*TO-DO ITEM*
Return each line in the rows below that contains the string "างชาต".

****

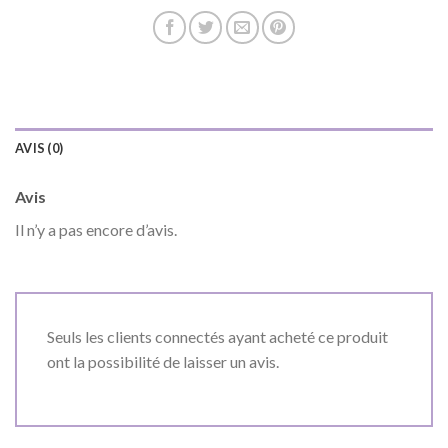
AVIS (0)
Avis
Il n’y a pas encore d’avis.
Seuls les clients connectés ayant acheté ce produit
ont la possibilité de laisser un avis.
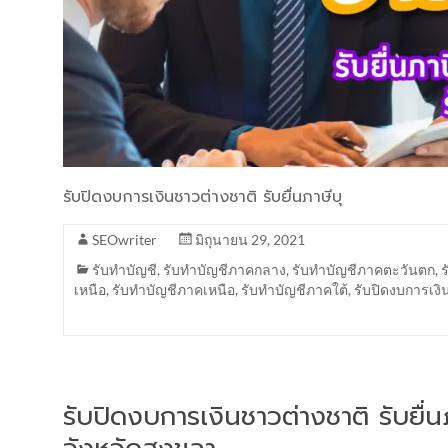
รับปิดงบการเงินชาวต่างชาติ รับยื่นภาษีบุ
SEOwriter
มิถุนายน 29, 2021
รับทำบัญชี
,
รับทำบัญชีภาคกลาง
,
รับทำบัญชีภาคตะวันตก
,
เหนือ
,
รับทำบัญชีภาคเหนือ
,
รับทำบัญชีภาคใต้
,
รับปิดงบการเงิ
รับปิดงบการเงินชาวต่างชาติ รับยื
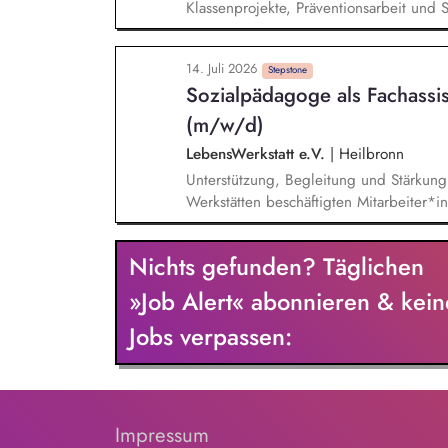
Klassenprojekte, Präventionsarbeit und 
Zusammenarbeit mit Schulleitung, Lehrkr
Förderung und Vernetzung von Schule u
14. Juli 2026
Schule für das Gemeinwesen Stärkung de
Stepstone
Sozialpädagoge als Fachassis
Orientierungshilfen bei verschiedenen 
Beruf, Wohnen, Familie etc.) Förderun
(m/w/d)
von Schülern und Schülerinnen durch g
LebensWerkstatt e.V.
|
Heilbronn
Unterstützung, Begleitung und Stärkung 
Werks­tätten beschäftigten Mitarbeiter*
Wahrnehmung ihrer gesetzlichen Beteil
bildung. Unterstützung und Begleitung 
Nichts gefunden? Täglichen
Werkstatt­leitung, Vorstand, Gremien, A
wie z. B. Angehörigenvertretung, Kommu
»Job Alert« abonnieren & kein
Planung, Durchführung und Begleitung 
Jobs verpassen:
Impressum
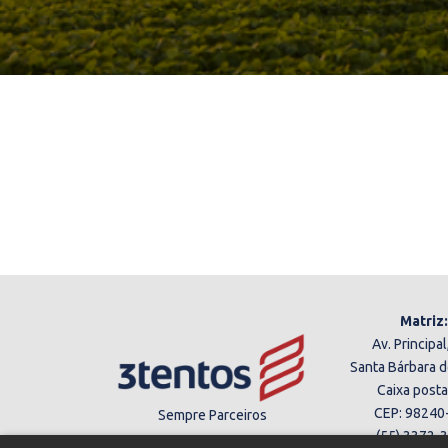
Matriz:
Av. Principal
Santa Bárbara d
Caixa posta
CEP: 98240
Sempre Parceiros
(55) 3372-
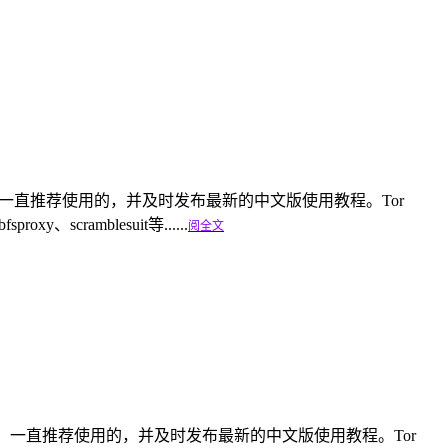
nfa.com）一直推荐使用的，并及时发布最新的中文版使用教程。Tor
scramblesuit等......
阅全文
linfa.com）一直推荐使用的，并及时发布最新的中文版使用教程。Tor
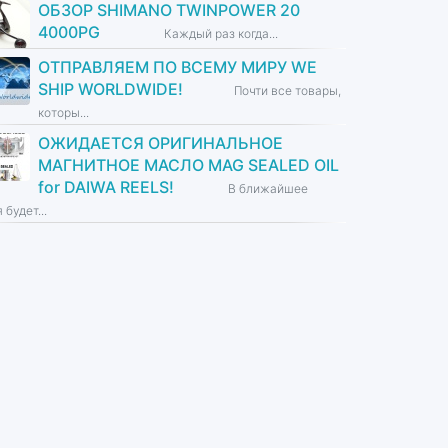
ОБЗОР SHIMANO TWINPOWER 20
4000PG
Каждый раз когда...
ОТПРАВЛЯЕМ ПО ВСЕМУ МИРУ WE
SHIP WORLDWIDE!
Почти все товары,
которы...
ОЖИДАЕТСЯ ОРИГИНАЛЬНОЕ
МАГНИТНОЕ МАСЛО MAG SEALED OIL
for DAIWA REELS!
В ближайшее
 будет...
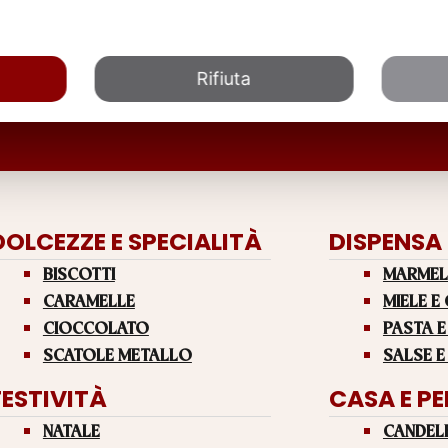
Rifiuta
DOLCEZZE E SPECIALITÀ
DISPENSA
BISCOTTI
MARMEL
CARAMELLE
MIELE E
CIOCCOLATO
PASTA E
SCATOLE METALLO
SALSE E
FESTIVITÀ
CASA E P
NATALE
CANDEL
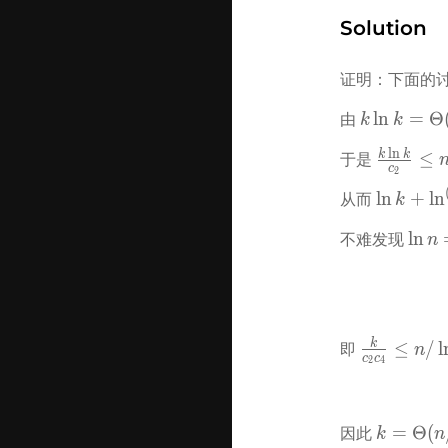
\Right
Solution
k = 
\Theta
证明：下面的讨
\ln n)
k\ln k = 
ln
=
Θ
由 
k
k
\Theta(n)
l
n
\frac{k\l
k
k
≤
于是 
c
2
k}
\ln k + 
ln
+
ln
从而 
k
{c_2}\le 
\ln^{(2)}
n\le 
\ln n
ln
不难发现 
n
k - \ln c_
\frac{k\l
\The
\le \ln n 
k}{c_1}
k)
\le \ln k 
+ 
\ln^{(2)}
\frac{k}
k
≤
/
l
即 
n
k - \ln c
c
c
2
4
{c_2c_4} 
\le n / 
\ln n \le 
k = 
=
Θ
(
因此 
k
n
\frac{k}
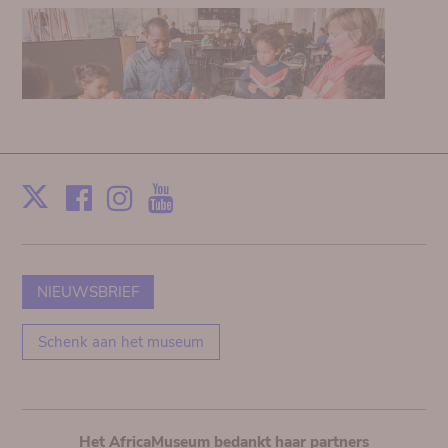
Facebook
Instagram
Youtube
Print
X
NIEUWSBRIEF
Schenk aan het museum
Het AfricaMuseum bedankt haar partners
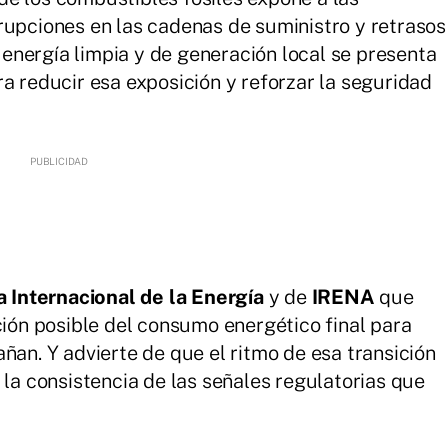
rupciones en las cadenas de suministro y retrasos
n energía limpia y de generación local se presenta
a reducir esa exposición y reforzar la seguridad
 Internacional de la Energía
y de
IRENA
que
ción posible del consumo energético final para
ñan. Y advierte de que el ritmo de esa transición
 la consistencia de las señales regulatorias que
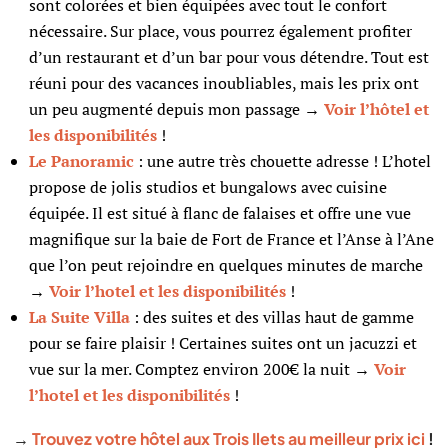
sont colorées et bien équipées avec tout le confort
nécessaire. Sur place, vous pourrez également profiter
d’un restaurant et d’un bar pour vous détendre. Tout est
réuni pour des vacances inoubliables, mais les prix ont
un peu augmenté depuis mon passage
→
Voir l’hôtel et
les disponibilités
!
Le Panoramic
: une autre très chouette adresse ! L’hotel
propose de jolis studios et bungalows avec cuisine
équipée. Il est situé à flanc de falaises et offre une vue
magnifique sur la baie de Fort de France et l’Anse à l’Ane
que l’on peut rejoindre en quelques minutes de marche
→
Voir l’hotel et les disponibilités
!
La Suite Villa
: des suites et des villas haut de gamme
pour se faire plaisir ! Certaines suites ont un jacuzzi et
vue sur la mer. Comptez environ 200€ la nuit
→
Voir
l’hotel et les disponibilités
!
→
Trouvez votre hôtel aux Trois Ilets au meilleur prix ici
!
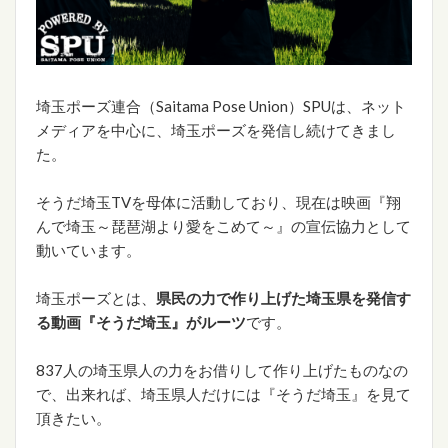
埼玉ポーズ連合（Saitama Pose Union）SPUは、ネット
メディアを中心に、埼玉ポーズを発信し続けてきまし
た。
そうだ埼玉TVを母体に活動しており、現在は映画『翔
んで埼玉～琵琶湖より愛をこめて～』の宣伝協力として
動いています。
埼玉ポーズとは、
県民の力で作り上げた埼玉県を発信す
る動画『そうだ埼玉』がルーツ
です。
837人の埼玉県人の力をお借りして作り上げたものなの
で、出来れば、埼玉県人だけには『そうだ埼玉』を見て
頂きたい。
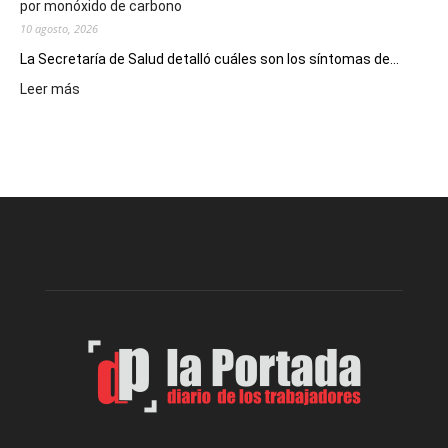
por monóxido de carbono
10 agosto, 2026
La Secretaría de Salud detalló cuáles son los síntomas de...
:
Leer más
Recuerdan
las
recomendaciones
para
prevenir
intoxicaciones
por
monóxido
de
carbono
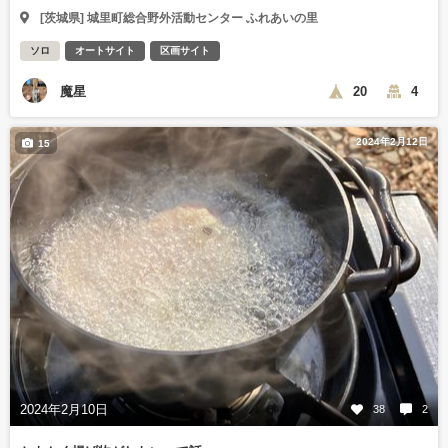
[茨城県] 城里町総合野外活動センター ふれあいの里
ソロ
オートサイト
区画サイト
魔星
20
4
2024年2月12日
15
2024年2月10日
38
2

****

*EXERCISE ANSWER*
รับปิดงบการเงินชาวต่างชาติ รับยื่นภาษีบุ
รับปิดงบการเงินชาวต่างชาติ รับยื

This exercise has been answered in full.